= Asius (mythology) =

Set of mythical characters

In Greek mythology, Asius (Ἄσιος, Asios) refers to three people who fought during the Trojan War:

- Asius, son of Hyrtacus, was the leader of the Trojan allies that hailed from, on, or near the Dardanelles. He was a son of Hyrtacus and Arisbe, the latter being first wife of King Priam and daughter of Merops. Asius led the contingent from a cluster of towns on both sides of the Hellespont, including Arisbe, Percote, Abydos and Sestus. This last town was the only one to lie on the European (northern) side of the Dardanelles; the rest were situated on the Asian (southern) side. Asius himself lived in the town of Arisbe, by the river Selleis.
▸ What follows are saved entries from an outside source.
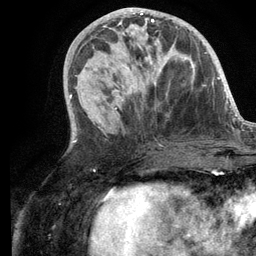
Breast MRI (dynamic contrast-enhanced), one axial slice; position 49 of 134 along the scan axis; cropped to one breast; dynamic contrast-enhanced series, time point 2 of 6 at this slice position (early post-contrast); 3 T; TE 2.8 ms, TR 7.3 ms; 1.2 mm slice thickness; 256 × 256 image matrix. Female patient.
Annotated regions visible in this slice (semi-automatic segmentation, software-assisted and operator-edited):
- enhancing-tissue mask used for the functional tumour volume (all voxels passing the contrast-enhancement thresholds inside the analysis volume; usually the tumour): bounding box <103,14,174,97> (left, top, right, bottom; pixels)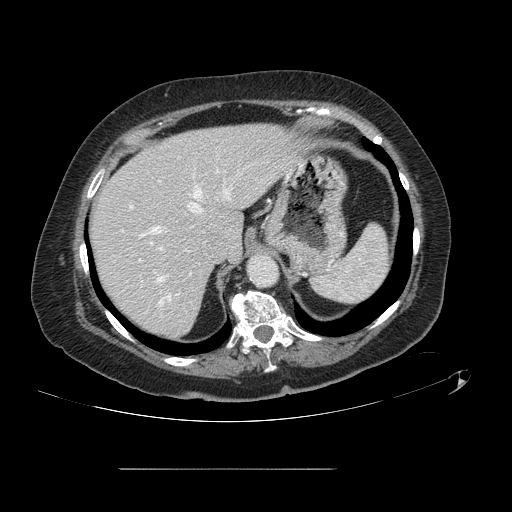
Contrast-enhanced abdominal CT, one axial slice. Position 103 of 148 along the scan axis. Intravenous contrast given. Soft-tissue window (W 400 / L 40 HU). 512 × 512 image matrix. Case-level facts recorded for this patient, not image findings: patient: male, age 43 years at operation; diagnosis: colorectal cancer liver metastases, imaged before liver resection; multiple liver metastases: no; largest metastasis: 2.4 cm; chemotherapy before resection: no.
Structures marked on this image (manually delineated by an expert):
- hepatic veins: bounding box [x1, y1, x2, y2] px = [141, 169, 233, 305]
- liver: [90, 124, 300, 338]
- planned liver remnant (the part of the liver to remain after resection): [90, 124, 297, 338]
- portal vein (with intrahepatic branches): [130, 205, 163, 250]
Asius had two brothers, named Nisus and Hippocoon, according to Virgil. All three men fought at Troy as allies of King Priam. During the assault on the Achaean wall, Asius was the only soldier not to listen to Hector and Polydamas, and did not dismount from his chariot. Asius was killed by the Cretan king Idomeneus during the assault.
- Asius, a Phrygian leader and son of King Dymas, and brother of Queen Hecuba of Troy. Asius, son of Dymas, belonged to a tribe of Phrygians who lived by the River Sangarius. He had two sons, Adamas and Phaenops. In the Iliad, Apollo is said to have taken Asius's shape to encourage Hector to fight Patroclus. This Asius does not die in the narrative of the Iliad, but Dictys Cretensis says he was killed by Ajax.
- Asius, son of Imbrasus and companion of Aeneas in Italy.